A major goal of the New Western History is to chronicle the vast diversity of western experience. In this pathbreaking anthology, coeditors Elizabeth Jameson and Susan Armitage-who brought us "The Women’s West in 1987"-meet that challenge by bringing together twenty-nine essays that present women of all races as actors in their own lives and in the history of the American West and locate them in a framework that connects gender, race, and class.
In mythic sagas of the American West, the wide western range offered boundless opportunity to a limited cast of white men. Buffalo roamed, deer and antelope played, and women’s voices were never heard.
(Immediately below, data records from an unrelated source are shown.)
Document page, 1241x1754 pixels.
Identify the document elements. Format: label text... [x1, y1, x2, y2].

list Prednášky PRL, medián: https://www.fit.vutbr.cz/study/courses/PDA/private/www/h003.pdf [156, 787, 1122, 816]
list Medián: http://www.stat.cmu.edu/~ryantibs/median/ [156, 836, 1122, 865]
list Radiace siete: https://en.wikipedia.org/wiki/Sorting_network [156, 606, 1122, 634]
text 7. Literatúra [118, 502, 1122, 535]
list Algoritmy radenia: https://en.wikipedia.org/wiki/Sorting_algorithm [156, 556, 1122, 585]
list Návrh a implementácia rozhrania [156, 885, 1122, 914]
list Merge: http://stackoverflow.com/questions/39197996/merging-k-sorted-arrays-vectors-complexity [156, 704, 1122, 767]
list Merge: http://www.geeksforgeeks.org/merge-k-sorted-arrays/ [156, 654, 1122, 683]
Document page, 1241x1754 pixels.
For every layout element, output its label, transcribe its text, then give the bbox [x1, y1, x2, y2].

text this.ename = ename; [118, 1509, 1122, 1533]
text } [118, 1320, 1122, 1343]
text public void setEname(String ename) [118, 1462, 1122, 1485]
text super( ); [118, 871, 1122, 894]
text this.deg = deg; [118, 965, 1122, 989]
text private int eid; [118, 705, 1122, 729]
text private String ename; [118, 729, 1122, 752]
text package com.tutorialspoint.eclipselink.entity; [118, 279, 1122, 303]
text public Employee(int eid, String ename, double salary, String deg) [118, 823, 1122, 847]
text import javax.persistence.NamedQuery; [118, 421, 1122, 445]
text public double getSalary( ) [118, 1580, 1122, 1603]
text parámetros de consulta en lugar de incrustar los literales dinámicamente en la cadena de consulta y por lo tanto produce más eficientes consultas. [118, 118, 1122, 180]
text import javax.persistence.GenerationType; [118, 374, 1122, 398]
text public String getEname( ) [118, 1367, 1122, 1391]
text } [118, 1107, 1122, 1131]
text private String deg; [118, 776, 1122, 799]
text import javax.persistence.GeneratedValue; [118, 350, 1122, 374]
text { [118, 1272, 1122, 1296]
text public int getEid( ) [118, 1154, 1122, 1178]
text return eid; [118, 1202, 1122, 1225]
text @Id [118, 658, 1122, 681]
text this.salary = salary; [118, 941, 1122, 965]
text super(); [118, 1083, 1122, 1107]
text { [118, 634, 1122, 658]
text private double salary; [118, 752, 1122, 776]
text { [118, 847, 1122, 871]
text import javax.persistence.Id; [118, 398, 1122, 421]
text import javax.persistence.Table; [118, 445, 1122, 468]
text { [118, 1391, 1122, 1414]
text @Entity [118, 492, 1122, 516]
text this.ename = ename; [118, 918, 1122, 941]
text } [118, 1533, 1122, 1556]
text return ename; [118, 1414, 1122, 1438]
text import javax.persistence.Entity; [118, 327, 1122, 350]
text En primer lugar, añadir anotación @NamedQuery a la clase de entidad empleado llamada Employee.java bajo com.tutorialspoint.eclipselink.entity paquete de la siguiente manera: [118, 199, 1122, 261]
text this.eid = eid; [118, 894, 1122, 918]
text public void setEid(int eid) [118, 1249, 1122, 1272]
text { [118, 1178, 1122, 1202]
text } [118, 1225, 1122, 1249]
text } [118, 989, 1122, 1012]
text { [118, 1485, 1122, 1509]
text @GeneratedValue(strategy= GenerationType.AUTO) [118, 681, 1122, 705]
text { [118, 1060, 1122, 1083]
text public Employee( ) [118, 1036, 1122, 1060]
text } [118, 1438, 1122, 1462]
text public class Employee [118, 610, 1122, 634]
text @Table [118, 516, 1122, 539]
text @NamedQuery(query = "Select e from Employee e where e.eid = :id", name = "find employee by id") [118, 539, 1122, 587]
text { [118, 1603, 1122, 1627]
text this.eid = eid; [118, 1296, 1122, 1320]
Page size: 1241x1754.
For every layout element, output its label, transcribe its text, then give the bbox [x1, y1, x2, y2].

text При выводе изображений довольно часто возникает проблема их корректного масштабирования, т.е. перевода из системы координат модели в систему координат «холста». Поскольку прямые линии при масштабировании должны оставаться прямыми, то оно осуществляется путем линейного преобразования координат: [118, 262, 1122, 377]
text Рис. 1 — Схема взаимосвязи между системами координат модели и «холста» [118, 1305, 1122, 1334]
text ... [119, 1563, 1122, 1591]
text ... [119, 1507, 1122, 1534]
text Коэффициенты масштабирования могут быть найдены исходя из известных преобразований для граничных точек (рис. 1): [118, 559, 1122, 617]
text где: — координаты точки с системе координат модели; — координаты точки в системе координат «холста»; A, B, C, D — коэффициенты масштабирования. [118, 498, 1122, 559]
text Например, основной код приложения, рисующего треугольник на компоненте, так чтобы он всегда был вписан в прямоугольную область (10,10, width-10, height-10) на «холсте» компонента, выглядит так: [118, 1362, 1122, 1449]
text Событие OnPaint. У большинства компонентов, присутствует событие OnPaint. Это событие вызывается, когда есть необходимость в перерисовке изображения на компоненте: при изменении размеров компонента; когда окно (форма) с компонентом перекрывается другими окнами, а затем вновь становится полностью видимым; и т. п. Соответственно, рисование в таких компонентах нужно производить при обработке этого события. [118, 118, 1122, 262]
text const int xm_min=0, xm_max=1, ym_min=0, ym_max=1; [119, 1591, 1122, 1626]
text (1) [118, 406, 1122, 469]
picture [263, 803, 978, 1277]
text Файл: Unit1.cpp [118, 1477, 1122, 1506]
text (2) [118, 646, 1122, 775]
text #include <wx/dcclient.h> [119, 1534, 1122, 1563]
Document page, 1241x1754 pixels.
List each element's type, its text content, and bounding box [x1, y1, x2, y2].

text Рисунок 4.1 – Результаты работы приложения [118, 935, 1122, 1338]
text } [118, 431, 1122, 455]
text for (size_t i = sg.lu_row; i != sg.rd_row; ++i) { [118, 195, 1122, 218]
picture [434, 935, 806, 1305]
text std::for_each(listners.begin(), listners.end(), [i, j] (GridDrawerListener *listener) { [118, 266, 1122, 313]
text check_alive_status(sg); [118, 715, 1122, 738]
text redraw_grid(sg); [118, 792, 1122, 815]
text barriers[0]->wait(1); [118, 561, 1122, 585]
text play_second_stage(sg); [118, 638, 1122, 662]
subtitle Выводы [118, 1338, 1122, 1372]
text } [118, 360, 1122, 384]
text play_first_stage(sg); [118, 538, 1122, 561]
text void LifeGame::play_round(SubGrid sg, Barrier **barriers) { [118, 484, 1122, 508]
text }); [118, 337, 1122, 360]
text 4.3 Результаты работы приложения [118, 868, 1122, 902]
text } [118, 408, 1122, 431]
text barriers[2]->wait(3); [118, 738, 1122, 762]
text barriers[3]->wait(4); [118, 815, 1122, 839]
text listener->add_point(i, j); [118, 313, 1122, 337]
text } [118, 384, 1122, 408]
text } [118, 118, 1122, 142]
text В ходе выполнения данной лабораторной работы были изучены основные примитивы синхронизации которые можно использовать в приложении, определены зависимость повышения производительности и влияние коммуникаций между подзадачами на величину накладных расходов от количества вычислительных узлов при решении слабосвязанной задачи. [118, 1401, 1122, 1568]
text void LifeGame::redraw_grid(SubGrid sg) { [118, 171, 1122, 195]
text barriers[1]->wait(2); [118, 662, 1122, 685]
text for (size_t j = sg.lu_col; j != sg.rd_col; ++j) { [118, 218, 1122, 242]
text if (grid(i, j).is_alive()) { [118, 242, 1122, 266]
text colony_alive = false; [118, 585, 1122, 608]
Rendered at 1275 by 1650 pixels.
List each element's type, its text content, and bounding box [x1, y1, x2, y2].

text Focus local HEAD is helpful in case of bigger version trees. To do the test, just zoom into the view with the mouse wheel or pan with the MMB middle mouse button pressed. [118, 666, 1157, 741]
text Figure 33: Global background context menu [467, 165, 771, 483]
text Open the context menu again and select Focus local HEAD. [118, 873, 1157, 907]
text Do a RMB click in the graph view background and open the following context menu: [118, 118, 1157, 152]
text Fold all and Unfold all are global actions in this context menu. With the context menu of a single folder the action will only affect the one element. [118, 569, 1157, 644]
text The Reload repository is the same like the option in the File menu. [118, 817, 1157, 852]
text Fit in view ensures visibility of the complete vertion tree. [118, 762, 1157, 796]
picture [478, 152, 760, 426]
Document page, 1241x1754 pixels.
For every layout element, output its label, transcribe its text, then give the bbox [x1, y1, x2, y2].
Writing the Range allows us to hear many long-silenced women: Spanish-Mexican settlers and American Indians on New Spain’s northern frontiers; Chinese, Basque, Japanese, Korean, Vietnamese, Slavic, and Irish immigrants; film stars Dolores del Rio and Lupe Velez; Navajos and African Americans who moved to western cities during World War II; and the activist Mothers of East Los Angeles, who organized to resist environmental dangers to their community.
A valuable introduction to the rapidly changing field of western history, Writing the Range explains clearly how race, class, and culture are constructed and connected. The first section examines issues raised by more than a decade of multicultural western women’s histories; following are six chronological sections spanning four centures. Each section offers a short introduction connecting is essays and placing them in analytic and historical perspective. Clearly written and accessible, Writing the Range makes a major contribution in ethnic history, women’s history, and interpretations of the American West.